8. Intro to NumPy and Pandas#

Open In Colab

8.1. Overview#

This lecture introduces NumPy and Pandas, two fundamental libraries for data manipulation and analysis in Python, with applications in geospatial programming. NumPy is essential for numerical operations and handling arrays, while Pandas provides powerful tools for data analysis, particularly when working with tabular data.
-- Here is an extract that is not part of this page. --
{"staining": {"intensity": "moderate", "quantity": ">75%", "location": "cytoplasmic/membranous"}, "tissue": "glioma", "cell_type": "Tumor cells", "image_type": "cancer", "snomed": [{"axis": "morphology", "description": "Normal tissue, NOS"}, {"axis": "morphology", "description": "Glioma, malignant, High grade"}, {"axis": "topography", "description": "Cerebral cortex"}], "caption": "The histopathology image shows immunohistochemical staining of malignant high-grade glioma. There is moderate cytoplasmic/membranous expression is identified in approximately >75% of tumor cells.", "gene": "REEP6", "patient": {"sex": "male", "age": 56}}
Understanding these libraries will enable you to perform complex data operations efficiently and effectively in geospatial contexts.

8.2. Learning Objectives#

By the end of this lecture, you should be able to:

  • Understand the basics of NumPy arrays and how to perform operations on them.

  • Utilize Pandas DataFrames to organize, analyze, and manipulate tabular data.

  • Apply NumPy and Pandas in geospatial programming to process and analyze geospatial datasets.

  • Combine NumPy and Pandas to streamline data processing workflows.

  • Develop the ability to perform complex data operations, such as filtering, aggregating, and transforming geospatial data.

8.3. Introduction to NumPy#

NumPy (Numerical Python) is a library used for scientific computing. It provides support for large, multi-dimensional arrays and matrices, along with a collection of mathematical functions to operate on these arrays.

8.3.1. Creating NumPy Arrays#

Let’s start by creating some basic NumPy arrays.

import numpy as np
# Creating a 1D array
arr_1d = np.array([1, 2, 3, 4, 5])
print(f"1D Array: {arr_1d}")
1D Array: [1 2 3 4 5]
# Creating a 2D array
arr_2d = np.array([[1, 2, 3], [4, 5, 6]])
print(f"2D Array:\n{arr_2d}")
2D Array:
[[1 2 3]
 [4 5 6]]
# Creating an array of zeros
zeros = np.zeros((3, 3))
print(f"Array of zeros:\n{zeros}")
Array of zeros:
[[0. 0. 0.]
 [0. 0. 0.]
 [0. 0. 0.]]
# Creating an array of ones
ones = np.ones((2, 4))
print(f"Array of ones:\n{ones}")
Array of ones:
[[1. 1. 1. 1.]
 [1. 1. 1. 1.]]
# Creating an array with a range of values
range_arr = np.arange(0, 10, 2)
print(f"Range Array: {range_arr}")
Range Array: [0 2 4 6 8]

8.3.2. Basic Array Operations#

NumPy allows you to perform element-wise operations on arrays.

# Array addition
arr_sum = arr_1d + 10
print(f"Array after addition: {arr_sum}")
Array after addition: [11 12 13 14 15]
# Array multiplication
arr_product = arr_1d * 2
print(f"Array after multiplication: {arr_product}")
Array after multiplication: [ 2  4  6  8 10]
# Element-wise multiplication of two arrays
arr_2d_product = arr_2d * np.array([1, 2, 3])
print(f"Element-wise multiplication of 2D array:\n{arr_2d_product}")
Element-wise multiplication of 2D array:
[[ 1  4  9]
 [ 4 10 18]]

8.3.3. Reshaping Arrays#

Reshaping arrays can be particularly useful when you need to restructure data for specific computations or visualizations.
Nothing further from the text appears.